Wo er Recht hat, hat er Recht. Erst letzte Woche Freitag erschien ein Beitrag in der FTD-Beilage „Business Education“, in welchem unter dem Titel „Mit Leidenschaft fies“ die unheilvollen Auswirkungen der Arschlöcher im Unternehmen beschrieben wurden (steht für Abonnenten kostenfrei zum Download bereit).

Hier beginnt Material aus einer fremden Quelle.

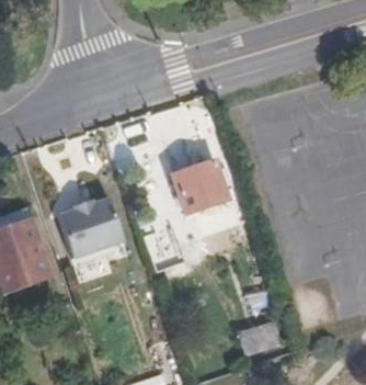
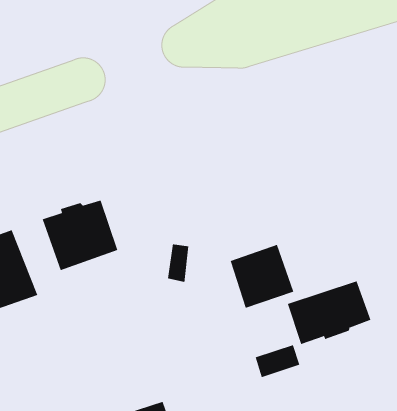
building: [173,161,228,216] -> [230,244,294,309]
building: none -> [287,281,371,345]

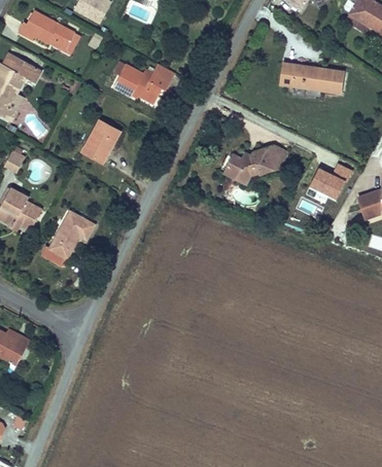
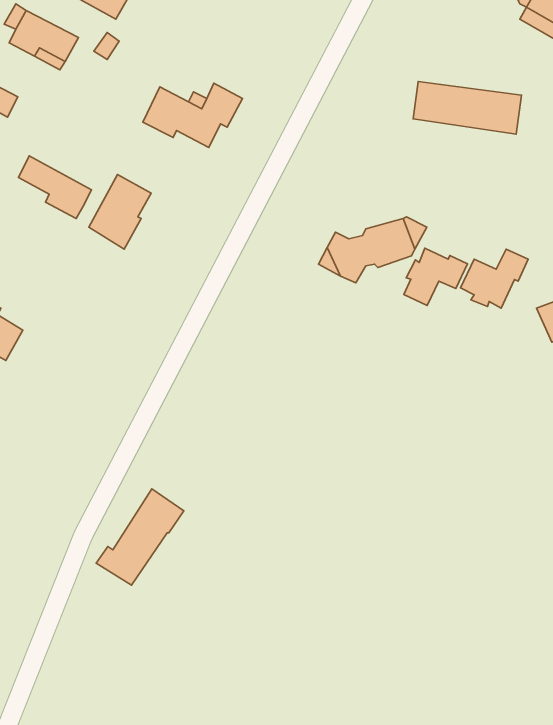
building: none -> [19,156,91,218]
building: none -> [404,248,468,306]
building: [41,213,95,272] -> [96,489,184,585]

Wer gehört nun zur Spezies Arschloch? Sutton listet ein „dreckiges Dutzend“ Erkennungsmerkmale:

1. persönliche Beleidigungen
2. Verletzung der Privatsphäre
3. unaufgeforderter körperlicher Kontakt
4. verbale und nonverbale Drohgebärden und Einschüchterungen
5. als sarkastische Witze und Hänseleien getarnte Beleidigungen
6. E-Mail-Hassattacken
7. Angriffe auf den Status des Opfers
8. öffentliche Demütigungen, auf Statusminderung abzielende Rituale
9. rüdes Unterbrechen
10. janusköpfige Attacken
11. bewusstes Anstarren
12. Leute wie Luft behandeln

Wenn man ein Arschloch ist, so Sutton, kann man das ändern, wenn man will. Sutton gibt Hinweise, wie das eigene Verhalten modifiziert werden kann. Das Arschloch ist keine feststehende Persönlichkeitsstruktur, sondern ein Verhaltensmuster (und wohl jeder hat sich schon mal anderen gegenüber schlecht aufgeführt). Es gibt also keine Entschuldigung mehr für Arschlöcher nach dem Motto „so bin ich eben“.

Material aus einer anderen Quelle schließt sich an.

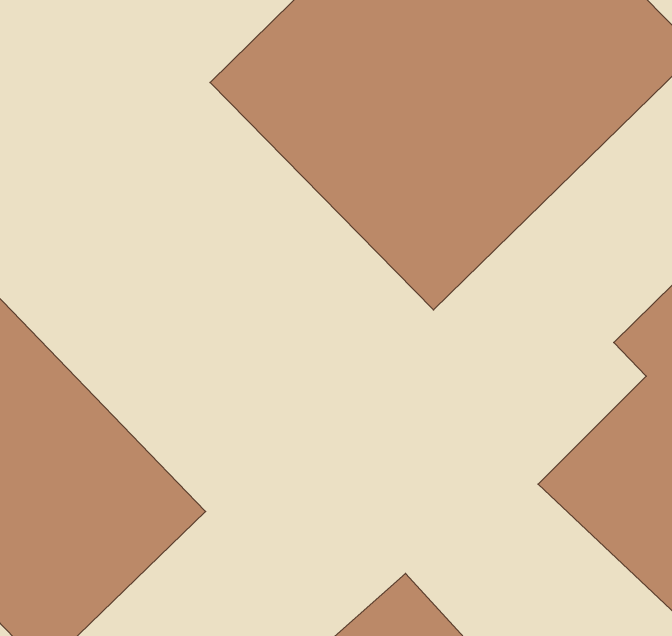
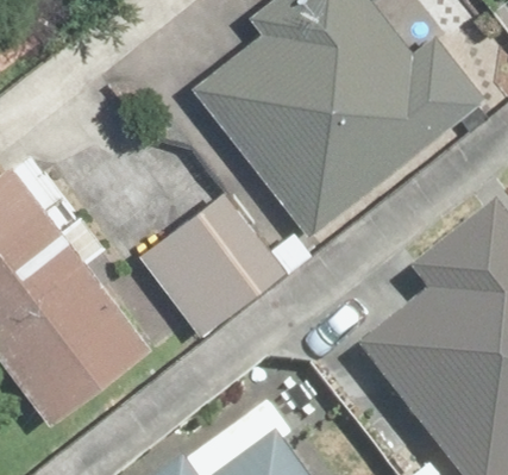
building: none -> [136,182,287,331]

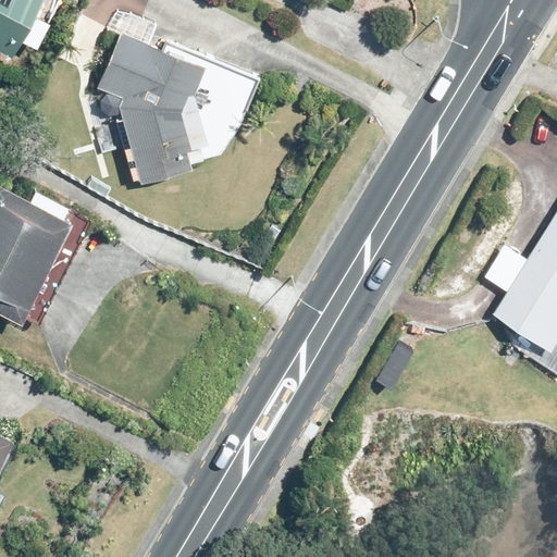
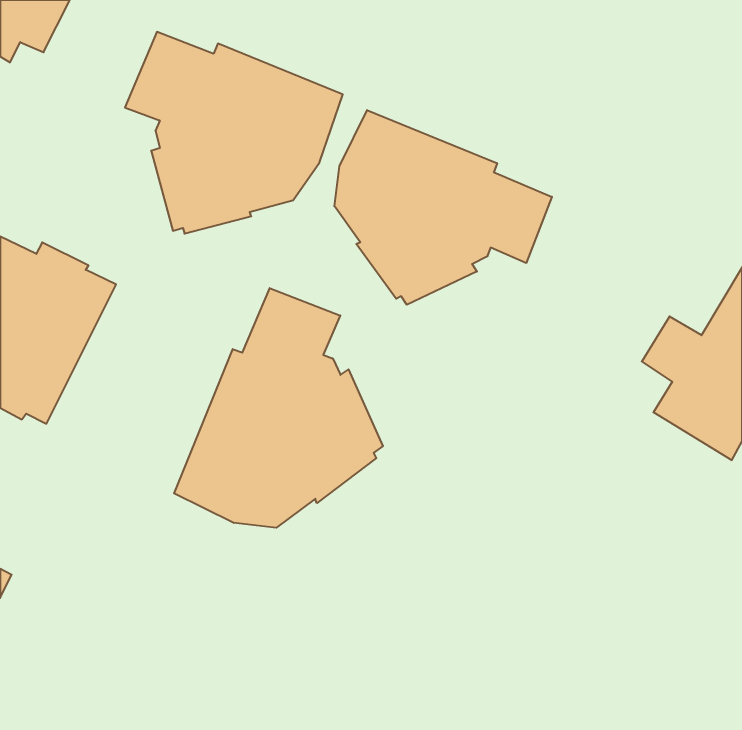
building: none -> [334,110,552,305]
building: none -> [174,288,383,528]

Die meisten Arschlöcher werden sich aber nicht ändern. Und jeder kennt solche Arschlöcher, also was kann man tun? Hier die Überlebensregeln:

  • Reframing: Die Dinge anders sehen (Umdeuten)
  • Auf das Beste hoffen, das Schimmste erwarten (Aushalten)
  • Indifferenz und emotionale Distanz entwickeln („mir egal“)
  • Kleine Erfolge suchen (Dinge, die unter eigener Kontrolle stehen)
  • Den Kontakt begrenzen (weniger Angriffsmöglichkeiten bieten)
  • Refugien der Sicherheit, Unterstützung und geistigen Gesundheit schaffen (positive Kontakte suchen und aufbauen)
  • Die richtigen kleinen Schlachten schlagen und gewinnen (sanfte Umerziehung)

Und zum guten Schluss: Die Arschloch-Umgebung verlassen.

„Indifferenz und emotionale Distanz entwickeln“ klingt für mich wie Innere Kündigung, aber wir sollten bedenken, hier geht es um feindselige Umgebungen und Arschlöcher, die die Macht haben. Da ist es eben wichtig, die eigene Gesundheit zu schützen.

Dennoch, die von Sutton empfohlenen Verhaltensweisen sind ziemlich defensiv (Umdeutung, Rückzug). Ich sehe auf der kommunikativen Ebene mehr Möglichkeiten, z.B. Grenzen aufzeigen. Der passende Stil dafür wäre das Durchsetzen (Hinweise dazu in diesem Beitrag). Das mag mehr Mut erfordern und ich sage nicht, dass das einfach ist, aber ein selbstbewusstes klares Wort (ohne Gegenaggression) kann hier Wunder wirken.

Wenn Sie kein Arschloch sind: Gehen Sie Arschlöchern aus dem Weg.
Wenn Sie ein Arschloch sind: Zu erkennen, dass man ein Arschloch ist, ist der 1. Schritt!